Passage shown:
============

On this date the American historian, activist, scholar and self-described "community based" researcher ALLAN BERUBE was born (d. 2007).  The award-winning author was best known for his research and writing about homosexual members of the American Armed Forces during World War II. He also wrote essays about the intersection of class and race in Gay culture, and about growing up in a poor, working class family, his French- Canadian roots, and about his experience of anti-AIDS activism.

Among Bérubé's published works was the 1990 book Coming Out Under Fire, which examined the stories of Gay men and women in the US military between 1941 and 1945.


Del Shores
1957 -

Today is the birthday of the American director, producer, playwright and actor DEL SHORES. Born in Winters, Texas Shores' first made a splash with his play Daddy's Dyin' (Who's Got the Will?) which saw a 1987 debut in Los Angeles. The comedic play was made into a film in 1990. Perhaps Shores' best known play is the 1996 comedy Sordid Lives, which centered around the Texan Ingram family and touched on LGBT themes. In 1999 Shores wrote and direct the screen version of Sordid Lives. Eight years later Shores produced 12 prequel episodes of "Sordid Lives: The Series" which aired on US Gay cable channel Logo.

Shores has two daughters Caroline and Rebecca from a previous marriage. He is reportedly married to his partner and co-producer, Jason Dottley, since 2003, and they remarried in a state where same-sex weddings were recognized in 2008.

============

Saved entries:
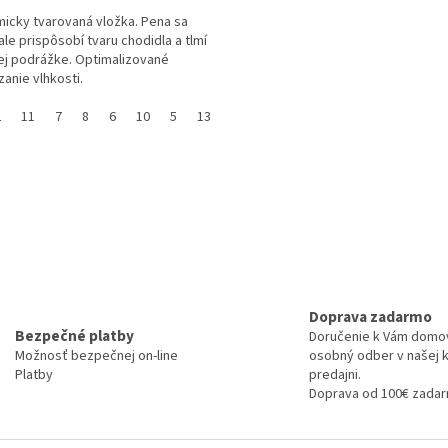
icky tvarovaná vložka. Pena sa
le prispôsobí tvaru chodidla a tlmí
ej podrážke. Optimalizované
anie vlhkosti.
2
11
7
8
6
10
5
13
3
O
v
l
á
d
a
c
i
e
Doprava zadarmo
p
Bezpečné platby
Doručenie k Vám domo
r
Možnosť bezpečnej on-line
osobný odber v našej 
v
Platby
predajni.
k
Doprava od 100€ zada
y
v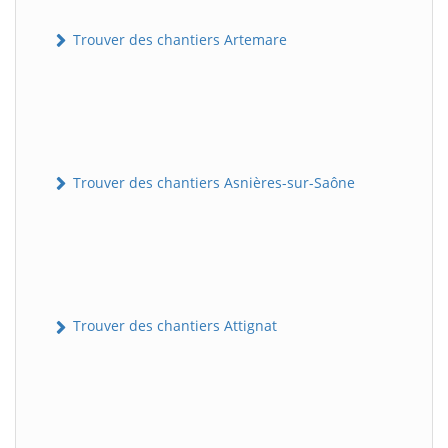
Trouver des chantiers Artemare
Trouver des chantiers Asnières-sur-Saône
Trouver des chantiers Attignat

============

Pick up the birthday write-ups on Allan Bérubé and Del Shores right after their last sentence and keep writing.

Result of this exercise:
Died
Paul and Elizabeth Glaser
1994 -

ELIZABETH GLAZER, AIDS activist died (b. 1947); major American HIV-AIDS activist and child advocate married to actor and director Paul Michael Glaser. She contracted HIV very early in the modern AIDS epidemic after receiving an HIV-contaminated blood transfusion in 1981 while giving birth. Like other HIV-infected mothers, Glaser unknowingly passed the virus to her infant daughter, Ariel, through breastfeeding. The Glasers' son, Jake, born in 1984, contracted HIV from his mother in utero.

The virus went undetected in all three infected family members until they underwent HIV testing in 1985, after the Glasers' daughter, Ariel, began suffering from a series of unexplained illnesses. Ariel had developed full-blown AIDS at a time when the medical community knew very little about the disease and there were no available treatment options. Early in 1987, the U.S. Food and Drug Administration finally approved AZT as an effective drug to extend the lives of AIDS patients, but the approval only extended to adults. With their daughter's condition rapidly deteriorating, the Glasers fought to have her treated with AZT intravenously. However, the treatment came too late, and the child eventually succumbed to the disease late in the summer of 1988.

Mourning the loss of her daughter and determined to save her surviving child, Jake, along with other HIV-positive children, Glaser co-founded the Elizabeth Glaser Pediatric AIDS Foundation in 1988. Glaser's work raised public awareness about HIV infection in children and spurred funding for the development of pediatric AIDS drugs as well as research into mother-to-child transmission (MTCT) of HIV. (Significantly, Glaser's children received the virus through two of the most common means of mother-to-child transmission.) Before her death in 1994, Glaser entered the national spotlight as a speaker at the 1992 Democratic National Convention. She criticized the federal government's under-funding of HIV-AIDS research and its lack of initiative in tackling the HIV-AIDS crisis.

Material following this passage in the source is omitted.